What is expected:
Please copy out everything from the start of the rows down through the line containing "var sketch = newSketch(context, id", with both ends included. Leave the pictures out.

(Dataset rows)
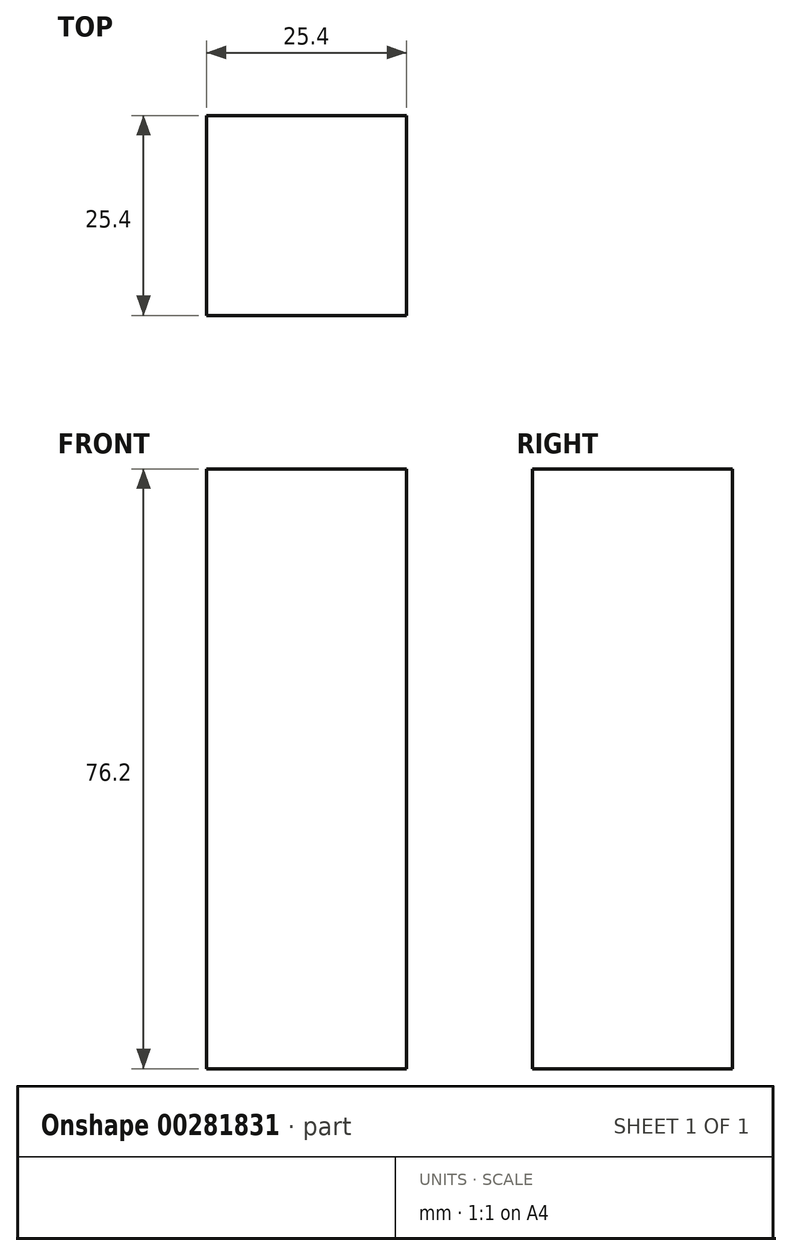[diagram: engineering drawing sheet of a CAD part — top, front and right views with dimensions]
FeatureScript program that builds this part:
annotation { "Feature Type Name" : "Feature", "Feature Type Description" : "" }
export const myFeature = defineFeature(function(context is Context, id is Id, definition is map)
    precondition{}
    {
        {
            var Q0;
            Q0=qCreatedBy(makeId("Front.planeOp"),FACE);
            var sketch = newSketch(context, id + "F0", { "sketchPlane" : qUnion([Q0])});
            skLineSegment(sketch, "E0.bottom", {"start": v(0, 0) * mm, "end": v(0, 0) * mm});
            skLineSegment(sketch, "E1", {"start": v(0, 0) * mm, "end": v(0, 76.2) * mm});
            skLineSegment(sketch, "E2", {"start": v(0, 76.2) * mm, "end": v(-25.4, 76.2) * mm});
            skLineSegment(sketch, "E3", {"start": v(-25.4, 76.2) * mm, "end": v(-25.4, 0) * mm});
            skLineSegment(sketch, "E4", {"start": v(-25.4, 0) * mm, "end": v(0, 0) * mm});
            skSolve(sketch);
        }
        {
            var Q0;
            Q0 = qSketchRegion(id + "F0", true);
            extrude(context, id + "F1", {"entities" : qUnion([Q0]), "depth" : 25.4 * mm});
        }
    });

Answer to this problem:
[diagram: engineering drawing sheet of a CAD part — top, front and right views with dimensions]
FeatureScript program that builds this part:
annotation { "Feature Type Name" : "Feature", "Feature Type Description" : "" }
export const myFeature = defineFeature(function(context is Context, id is Id, definition is map)
    precondition{}
    {
        {
            var Q0;
            Q0=qCreatedBy(makeId("Front.planeOp"),FACE);
            var sketch = newSketch(context, id + "F0", { "sketchPlane" : qUnion([Q0])});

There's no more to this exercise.